*ASSIGNMENT*
Reproduce the text of the items below word for word, starting at the line that contains "основные виды и" and stopping after the line that contains "espírito em evolução.". Leave the pictures out of your answer.

*INPUT FOR THIS TASK*
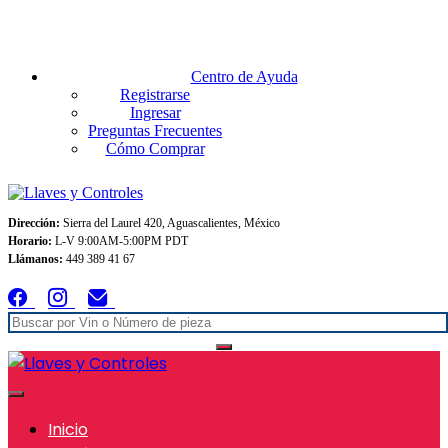
Envios GRATIS A TODO MEXICO en pedidos superiores $999
Centro de Ayuda
Registrarse
Ingresar
Preguntas Frecuentes
Cómo Comprar
Dirección:
Sierra del Laurel 420, Aguascalientes, México
Horario:
L-V 9:00AM-5:00PM PDT
Llámanos:
449 389 41 67
Inicio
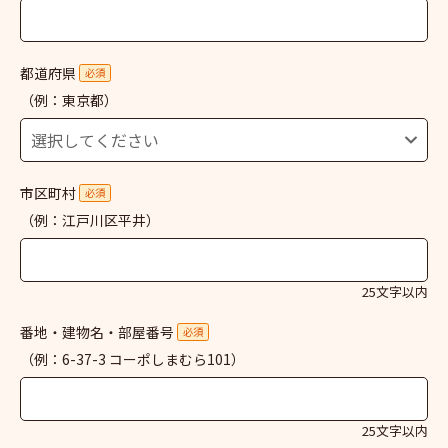
都道府県
必須
（例：東京都）
市区町村
必須
（例：江戸川区平井）
25文字以内
番地・建物名・部屋番号
必須
（例：6-37-3 コーポしまむら101）
25文字以内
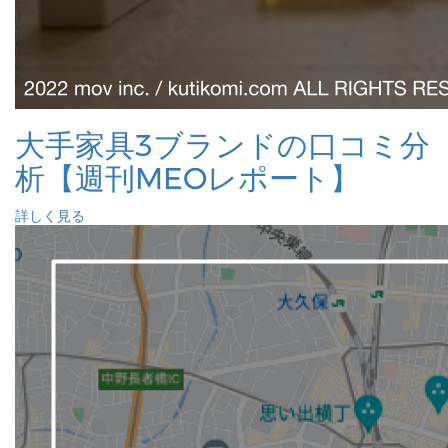
大手家具3ブランドの口コミ分
析【週刊MEOレポート】
詳しく見る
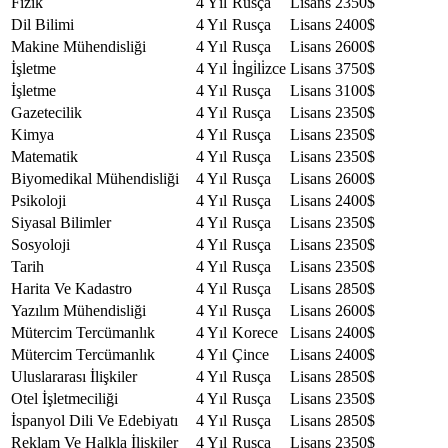
Fizik
4 Yıl
Rusça
Lisans
2350$
Dil Bilimi
4 Yıl
Rusça
Lisans
2400$
Makine Mühendisliği
4 Yıl
Rusça
Lisans
2600$
İşletme
4 Yıl
İngi̇li̇zce
Lisans
3750$
İşletme
4 Yıl
Rusça
Lisans
3100$
Gazetecilik
4 Yıl
Rusça
Lisans
2350$
Kimya
4 Yıl
Rusça
Lisans
2350$
Matematik
4 Yıl
Rusça
Lisans
2350$
Biyomedikal Mühendisliği
4 Yıl
Rusça
Lisans
2600$
Psikoloji
4 Yıl
Rusça
Lisans
2400$
Siyasal Bilimler
4 Yıl
Rusça
Lisans
2350$
Sosyoloji
4 Yıl
Rusça
Lisans
2350$
Tarih
4 Yıl
Rusça
Lisans
2350$
Harita Ve Kadastro
4 Yıl
Rusça
Lisans
2850$
Yazılım Mühendisliği
4 Yıl
Rusça
Lisans
2600$
Mütercim Tercümanlık
4 Yıl
Korece
Lisans
2400$
Mütercim Tercümanlık
4 Yıl
Çince
Lisans
2400$
Uluslararası İlişkiler
4 Yıl
Rusça
Lisans
2850$
Otel İşletmeciliği
4 Yıl
Rusça
Lisans
2350$
İspanyol Dili Ve Edebiyatı
4 Yıl
Rusça
Lisans
2850$
Reklam Ve Halkla İlişkiler
4 Yıl
Rusça
Lisans
2350$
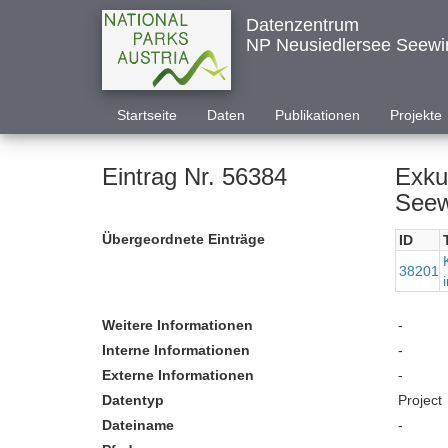
Datenzentrum
NP Neusiedlersee Seewi
Startseite
Daten
Publikationen
Projekte
Eintrag Nr. 56384
Exku
Seew
Übergeordnete Einträge
ID
38201
Weitere Informationen
-
Interne Informationen
-
Externe Informationen
-
Datentyp
Project
Dateiname
-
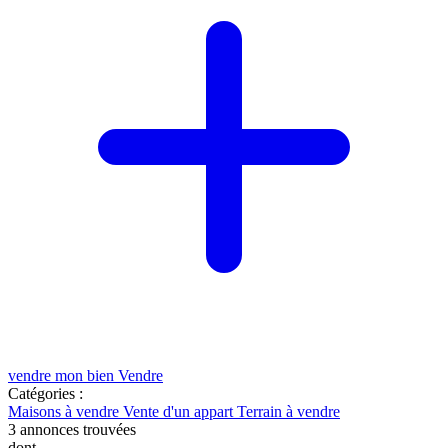
vendre mon bien
Vendre
Catégories :
Maisons à vendre
Vente d'un appart
Terrain à vendre
3
annonces trouvées
dont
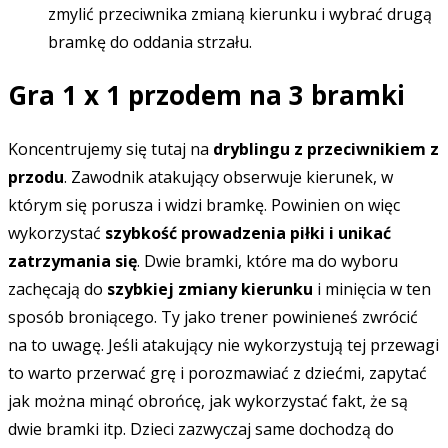
zmylić przeciwnika zmianą kierunku i wybrać drugą
bramkę do oddania strzału.
Gra 1 x 1 przodem na 3 bramki
Koncentrujemy się tutaj na
dryblingu z przeciwnikiem z
przodu
. Zawodnik atakujący obserwuje kierunek, w
którym się porusza i widzi bramkę. Powinien on więc
wykorzystać
szybkość prowadzenia piłki i unikać
zatrzymania się
. Dwie bramki, które ma do wyboru
zachęcają do
szybkiej zmiany kierunku
i minięcia w ten
sposób broniącego. Ty jako trener powinieneś zwrócić
na to uwagę. Jeśli atakujący nie wykorzystują tej przewagi
to warto przerwać grę i porozmawiać z dziećmi, zapytać
jak można minąć obrońcę, jak wykorzystać fakt, że są
dwie bramki itp. Dzieci zazwyczaj same dochodzą do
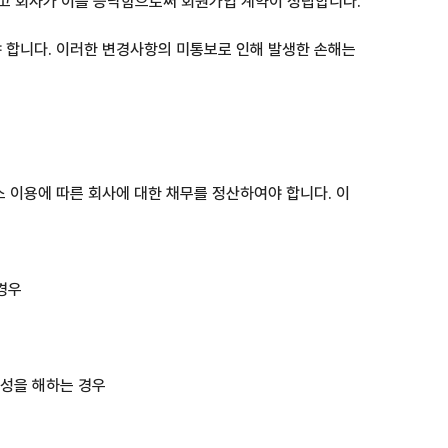
하고 회사가 이를 승낙함으로써 회원가입 계약이 성립합니다.
야 합니다. 이러한 변경사항의 미통보로 인해 발생한 손해는
스 이용에 따른 회사에 대한 채무를 정산하여야 합니다. 이
경우
뢰성을 해하는 경우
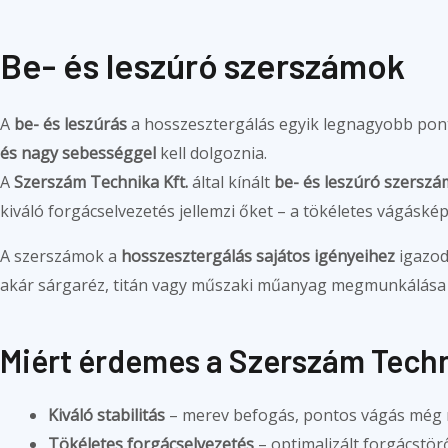
Be- és leszúró szerszámok
A
be- és leszúrás
a hosszesztergálás egyik legnagyobb pont
és nagy sebességgel
kell dolgoznia.
A
Szerszám Technika Kft.
által kínált
be- és leszúró szersz
kiváló forgácselvezetés jellemzi őket – a tökéletes vágáské
A szerszámok a
hosszesztergálás sajátos igényeihez
igazod
akár sárgaréz, titán vagy műszaki műanyag megmunkálása
Miért érdemes a Szerszám Techni
Kiváló stabilitás
– merev befogás, pontos vágás még n
Tökéletes forgácselvezetés
– optimalizált forgácstö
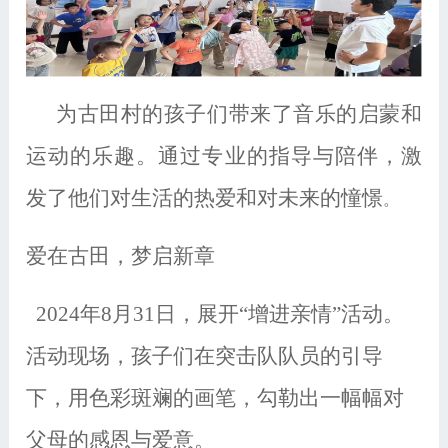
为古田村的孩子们带来了音乐的启蒙和
运动的乐趣。通过专业的指导与陪伴，激
发了他们对生活的热爱和对未来的憧憬
。
爱在古田，梦启新章
2024年8月31日，展开“增进亲情”活动。
活动现场，孩子们在突击队队员的引导
下，用色彩斑斓的画笔，勾勒出一幅幅对
父母的感恩与爱意。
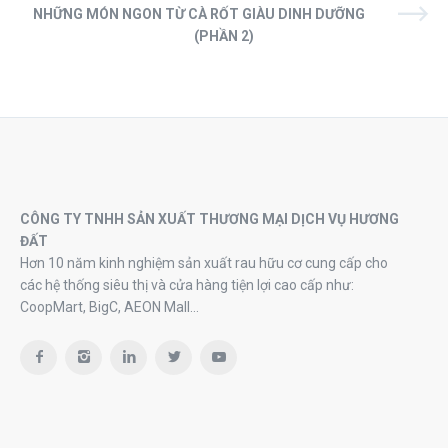
NHỮNG MÓN NGON TỪ CÀ RỐT GIÀU DINH DƯỠNG
(PHẦN 2)
CÔNG TY TNHH SẢN XUẤT THƯƠNG MẠI DỊCH VỤ HƯƠNG
ĐẤT
Hơn 10 năm kinh nghiệm sản xuất rau hữu cơ cung cấp cho
các hệ thống siêu thị và cửa hàng tiện lợi cao cấp như:
CoopMart, BigC, AEON Mall…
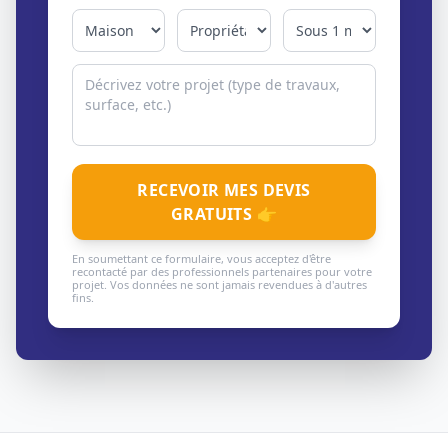
RECEVOIR MES DEVIS
GRATUITS 👉
En soumettant ce formulaire, vous acceptez d'être
recontacté par des professionnels partenaires pour votre
projet. Vos données ne sont jamais revendues à d'autres
fins.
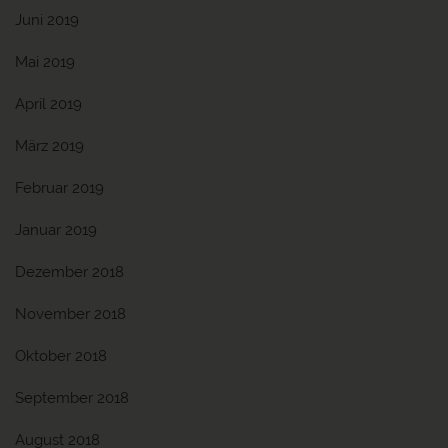
Juni 2019
Mai 2019
April 2019
März 2019
Februar 2019
Januar 2019
Dezember 2018
November 2018
Oktober 2018
September 2018
August 2018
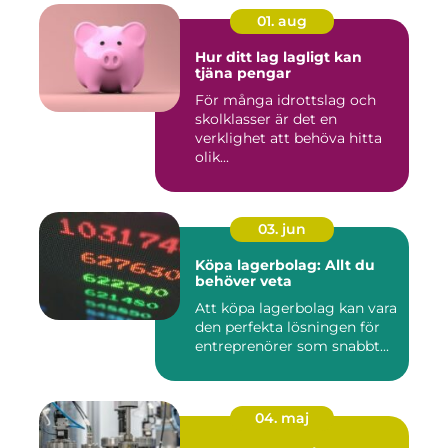
01. aug
Hur ditt lag lagligt kan
tjäna pengar
För många idrottslag och
skolklasser är det en
verklighet att behöva hitta
olik...
03. jun
Köpa lagerbolag: Allt du
behöver veta
Att köpa lagerbolag kan vara
den perfekta lösningen för
entreprenörer som snabbt...
04. maj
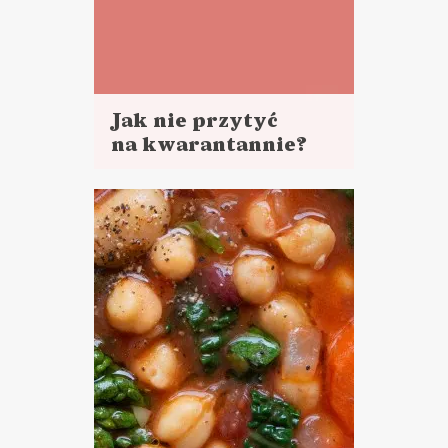
Jak nie przytyć
na kwarantannie?
Czytaj
więcej
GOTOWANIE NA
KWARANTANNIE ?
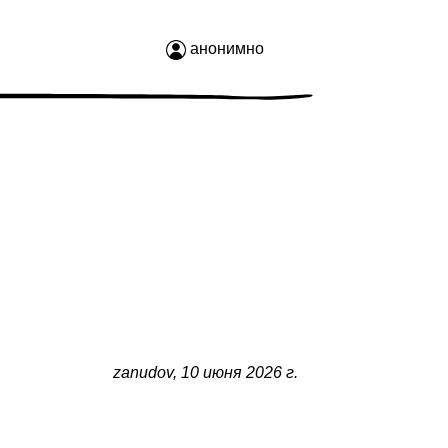
анонимно
zanudov
,
10 июня 2026 г.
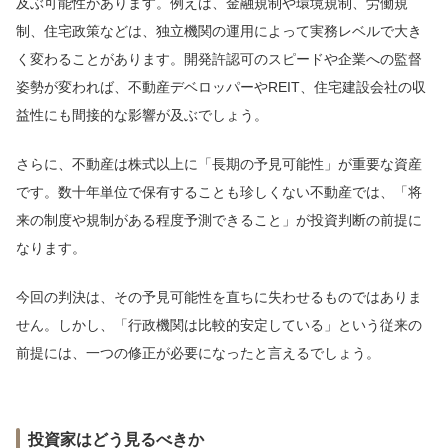
及ぶ可能性があります。例えば、金融規制や環境規制、労働規
制、住宅政策などは、独立機関の運用によって実務レベルで大き
く変わることがあります。開発許認可のスピードや企業への監督
姿勢が変われば、不動産デベロッパーやREIT、住宅建設会社の収
益性にも間接的な影響が及ぶでしょう。
さらに、不動産は株式以上に「長期の予見可能性」が重要な資産
です。数十年単位で保有することも珍しくない不動産では、「将
来の制度や規制がある程度予測できること」が投資判断の前提に
なります。
今回の判決は、その予見可能性を直ちに失わせるものではありま
せん。しかし、「行政機関は比較的安定している」という従来の
前提には、一つの修正が必要になったと言えるでしょう。
投資家はどう見るべきか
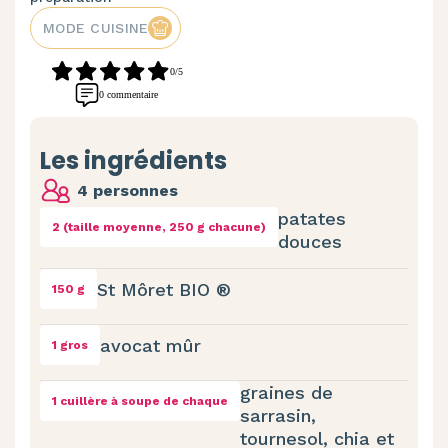
MODE CUISINE
0/5
0 commentaire
Les ingrédients
4 personnes
patates
2 (taille moyenne, 250 g chacune)
douces
St Môret BIO ®
150 g
avocat mûr
1 gros
graines de
1 cuillère à soupe de chaque
sarrasin,
tournesol, chia et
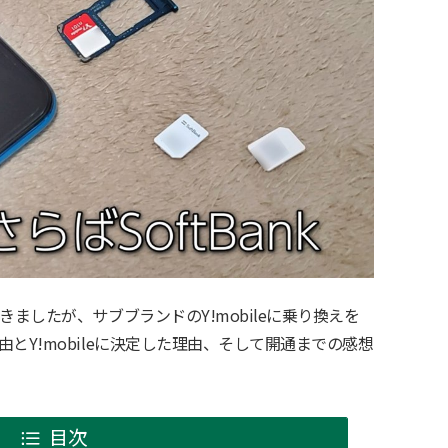
ましたが、サブブランドのY!mobileに乗り換えを
とY!mobileに決定した理由、そして開通までの感想
目次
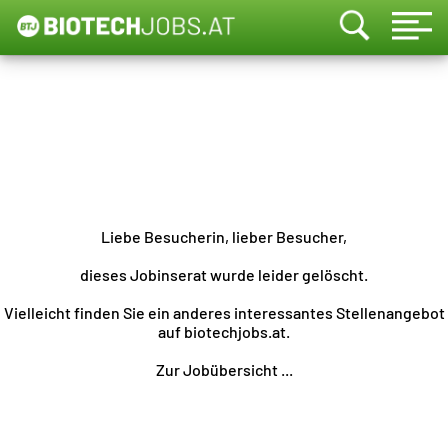
Liebe Besucherin, lieber Besucher,
dieses Jobinserat wurde leider gelöscht.
Vielleicht finden Sie ein anderes interessantes Stellenangebot
auf biotechjobs.at.
Zur Jobübersicht ...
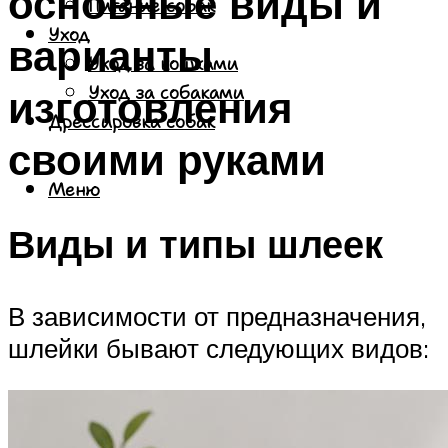
основные виды и
Питание собак
Уход
варианты
Уход за кошками
изготовления
Уход за собаками
Дрессировка собак
своими руками
Меню
Виды и типы шлеек
В зависимости от предназначения,
шлейки бывают следующих видов:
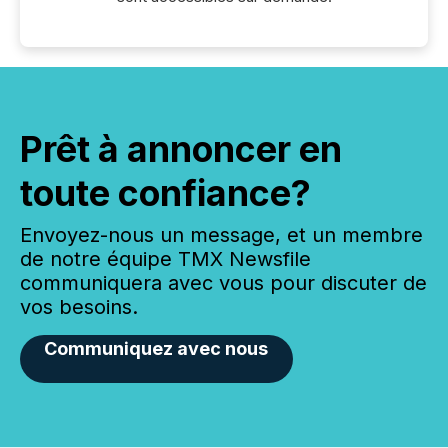
Prêt à annoncer en
toute confiance?
Envoyez-nous un message, et un membre
de notre équipe TMX Newsfile
communiquera avec vous pour discuter de
vos besoins.
Communiquez avec nous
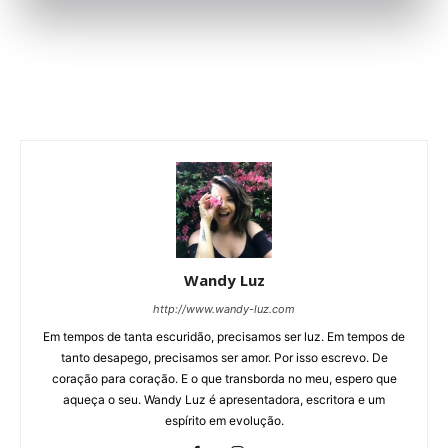
Wandy Luz
http://www.wandy-luz.com
Em tempos de tanta escuridão, precisamos ser luz. Em tempos de
tanto desapego, precisamos ser amor. Por isso escrevo. De
coração para coração. E o que transborda no meu, espero que
aqueça o seu. Wandy Luz é apresentadora, escritora e um
espírito em evolução.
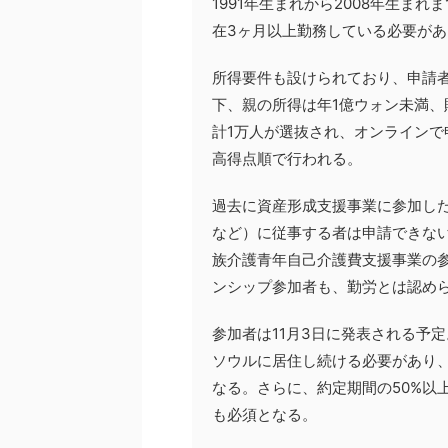
1991年生まれから2008年生ま
在3ヶ月以上勤務している必要があ
所得要件も設けられており、申請者
下、親の所得は年1億ウォン未満、
計1万人が選抜され、オンライン
高得点順で行われる。
過去に資産形成支援事業に参加し
など）に従事する者は申請できな
族介護青年自己介護費支援事業の
ンシップ参加者も、勤労とは認め
参加者は11月3日に発表される予
ソウルに居住し続ける必要があり
なる。さらに、約定期間の50%以
も必須となる。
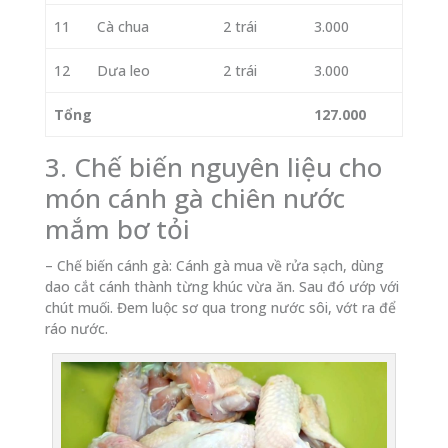
11
Cà chua
2 trái
3.000
12
Dưa leo
2 trái
3.000
Tổng
127.000
3. Chế biến nguyên liệu cho
món cánh gà chiên nước
mắm bơ tỏi
– Chế biến cánh gà: Cánh gà mua về rửa sạch, dùng
dao cắt cánh thành từng khúc vừa ăn. Sau đó ướp với
chút muối. Đem luộc sơ qua trong nước sôi, vớt ra để
ráo nước.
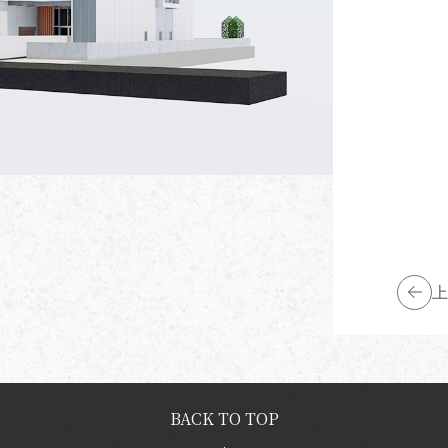
上
BACK TO TOP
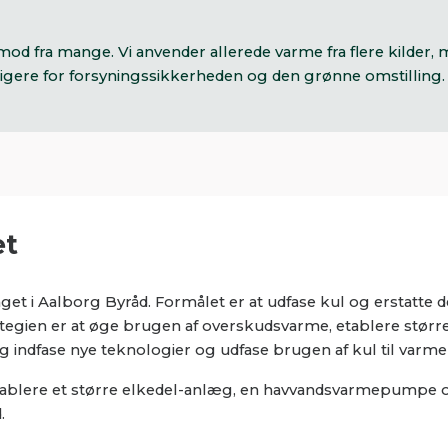
d fra mange. Vi anvender allerede varme fra flere kilder, 
igere for forsyningssikkerheden og den grønne omstilling
et
taget i Aalborg Byråd. Formålet er at udfase kul og erstatte
gien er at øge brugen af overskudsvarme, etablere større 
e og indfase nye teknologier og udfase brugen af kul til varm
 etablere et større elkedel-anlæg, en havvandsvarmepumpe 
.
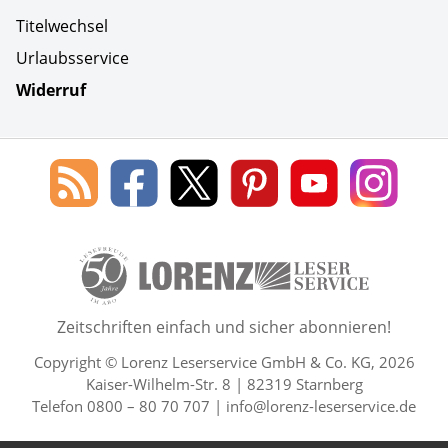
Titelwechsel
Urlaubsservice
Widerruf
Social Media
Blog
Lorenz
Lorenz
Lorenz
Lorenz
Lorenz
des
Leserservice
Leserservice
Leserservice
Leserservice
Lesers
Lorenz
auf
auf
auf
Youtube
auf
Leserservice
Facebook
X
Pinterest
Kanal
Insta
50 Lesefreude im Abo Jahre L
Zeitschriften einfach und sicher abonnieren!
Copyright © Lorenz Leserservice GmbH & Co. KG, 2026
Kaiser-Wilhelm-Str. 8 | 82319 Starnberg
Telefon 0800 – 80 70 707 |
info@lorenz-leserservice.de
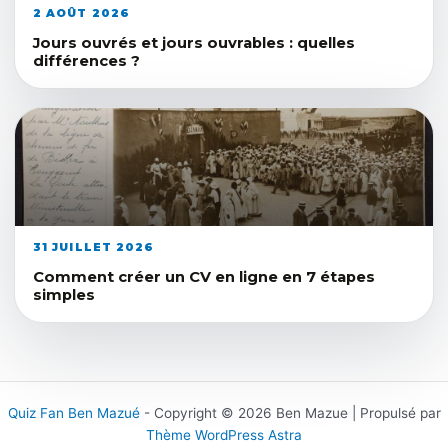
2 AOÛT 2026
Jours ouvrés et jours ouvrables : quelles
différences ?
31 JUILLET 2026
Comment créer un CV en ligne en 7 étapes
simples
Quiz Fan Ben Mazué
- Copyright © 2026 Ben Mazue | Propulsé par
Thème WordPress Astra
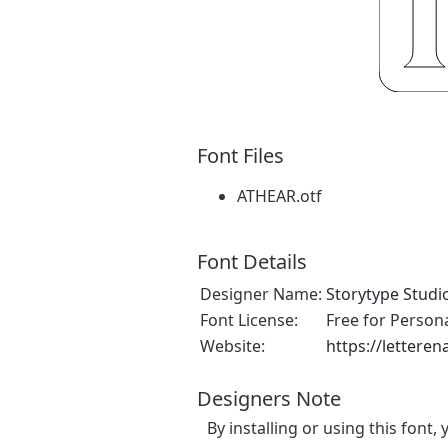
Font Files
ATHEAR.otf
Font Details
Designer Name:
Storytype Studi
Font License:
Free for Person
Website:
https://lettere
Designers Note
By installing or using this fon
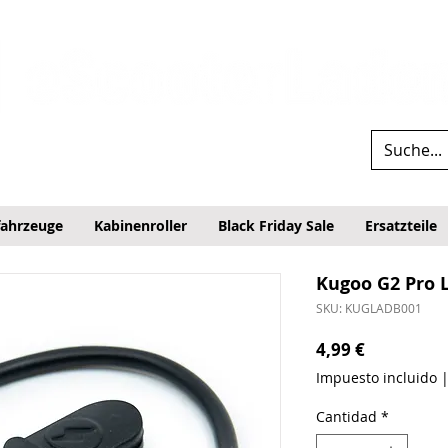
fahrzeuge
Kabinenroller
Black Friday Sale
Ersatzteile
Kugoo G2 Pro 
SKU: KUGLADB001
Precio
4,99 €
Impuesto incluido
Cantidad
*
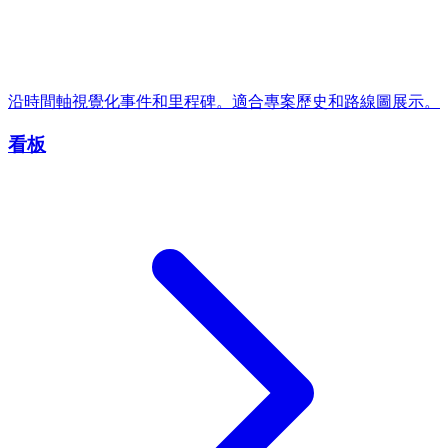
沿時間軸視覺化事件和里程碑。適合專案歷史和路線圖展示。
看板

*TASK ANSWER*
основные виды и
Питание собак
Уход
варианты
Уход за кошками
изготовления
Уход за собаками
Дрессировка собак
своими руками
Меню
Виды и типы шлеек
В зависимости от предназначения,
шлейки бывают следующих видов:
Prêt à annoncer en
toute confiance?
Envoyez-nous un message, et un membre
de notre équipe TMX Newsfile
communiquera avec vous pour discuter de
vos besoins.
Communiquez avec nous
Wandy Luz
http://www.wandy-luz.com
Em tempos de tanta escuridão, precisamos ser luz. Em tempos de
tanto desapego, precisamos ser amor. Por isso escrevo. De
coração para coração. E o que transborda no meu, espero que
aqueça o seu. Wandy Luz é apresentadora, escritora e um
espírito em evolução.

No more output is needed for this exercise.